Monday, June 28, 2010


Hogweed (Heracleum sphondylium)

Hogweed (Heracleum sphondylium)

Oh, I know what you're thinking.

Oh, Michele, why don't you tell us about something pretty, like Meadow Vetchling?

Shel, why don't you tell us about Forget-Me-Nots or Foxglove?

Hey, why don't you tell us more about that dream-boat Herb-Robert?

First of all, Herb-Robert isn't all that dreamy. In fact, he's getting a bit long in the tooth around now. Besides, Hogweed is on my mind.

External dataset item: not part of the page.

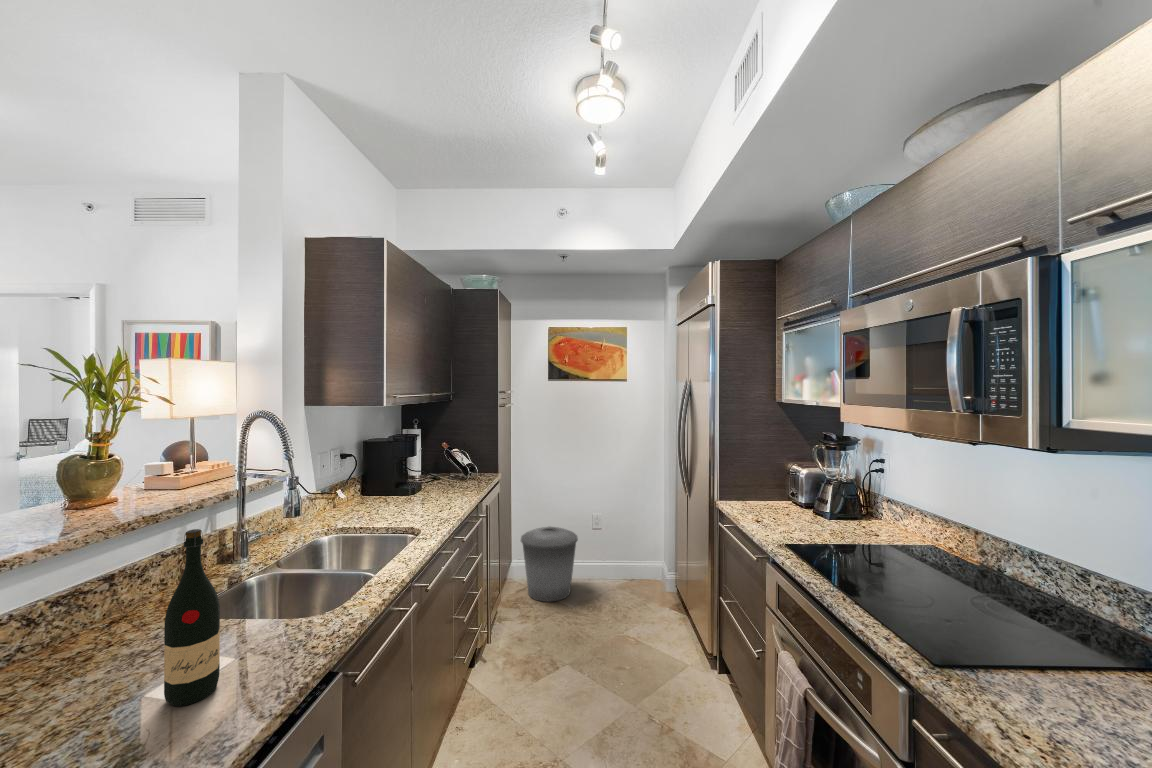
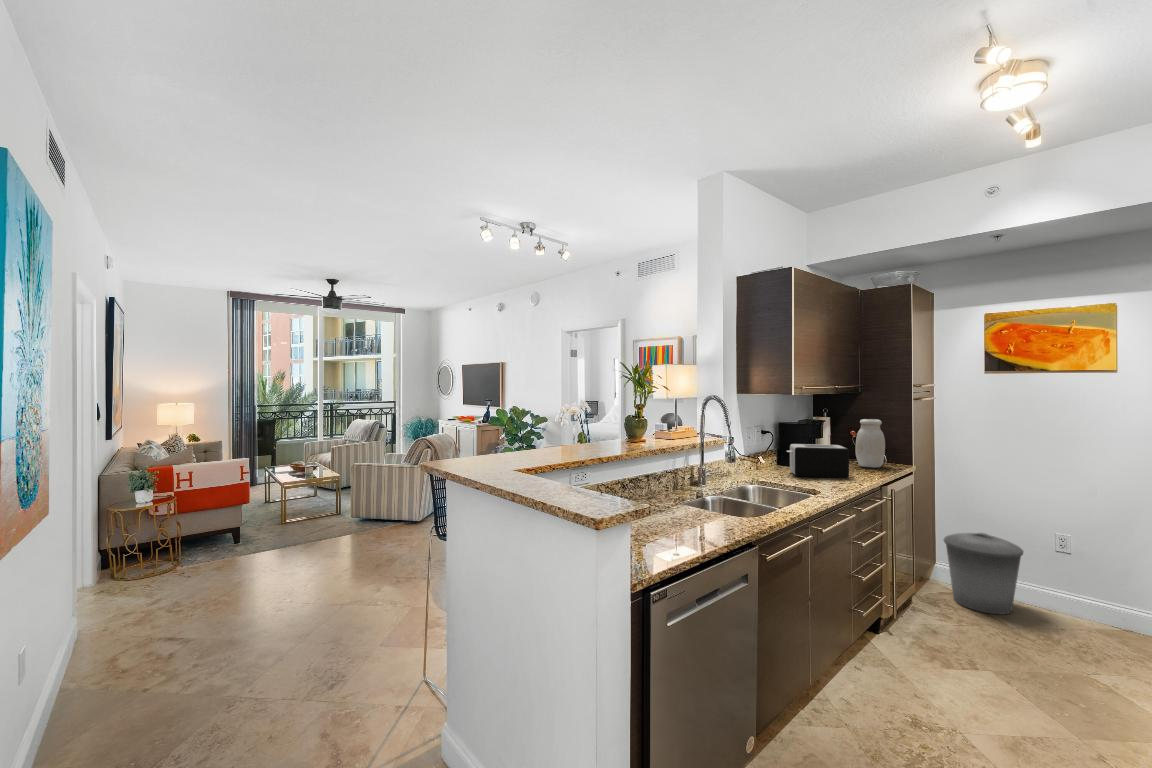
jar: none [448,429,477,482] -> present [855,419,885,468]
toaster: none [374,463,448,510] -> present [787,444,849,478]
wine bottle: present [164,529,220,706] -> none [678,448,698,527]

Hogweed is a fascinating plant. Like foxglove, there's really no mistaking it for anything else ... except Giant Hogweed which I'll get to in a moment.

more Hogweed
Unfortunately for Hogweed, it's that member of society that I just don't really want to befriend. Oh, I acknowledge it when I walk by but that's it. It sort of reminds me of the dogs next door. I think they're called "Border Terriers". Now anyone who knows me knows that I love dogs but these dogs are like Hogweed. For instance, I walked out of my house one afternoon and those terriers were yapping at me as they always do. One of them strode up to me and looked at my leg, as if wondering whether it was worth peeing on or not. He decided not to (thank you for that) and walked over to a nearby parked car where he started to chew on something from the wheel well. I think you get my drift.

So what makes Hogweed both interesting and mildly revolting at the same time? It's because it has this amazing ability to attract insects. Just so you know, the ability to attract green bottle flies is not something I really look for in a friend [despite recent news from the medical community suggesting that green bottle fly larvae can be used to treat gangrenous foot ulcers].

Hogweed and associates Hogweed and associates


Hogweed is said to be edible (!!) and even delicious. Remember however that some folks enjoy nettle soup and chow down on parsnips. Also consider that Hogweed looks remarkably similiar to Giant Hogweed.

One source warns:

The [Giant Hogweed] plant exudes a clear watery sap which sensitizes the skin to ultraviolet radiation. This can result in severe burns to the affected areas resulting in severe blistering and painful dermatitis. These blisters can develop into purplish or blackened scars.
Enough said.

Update July 1: I was able to find this photo of the type of insect to be found on Giant Hogweed. Yet another reason to avoid this plant when possible.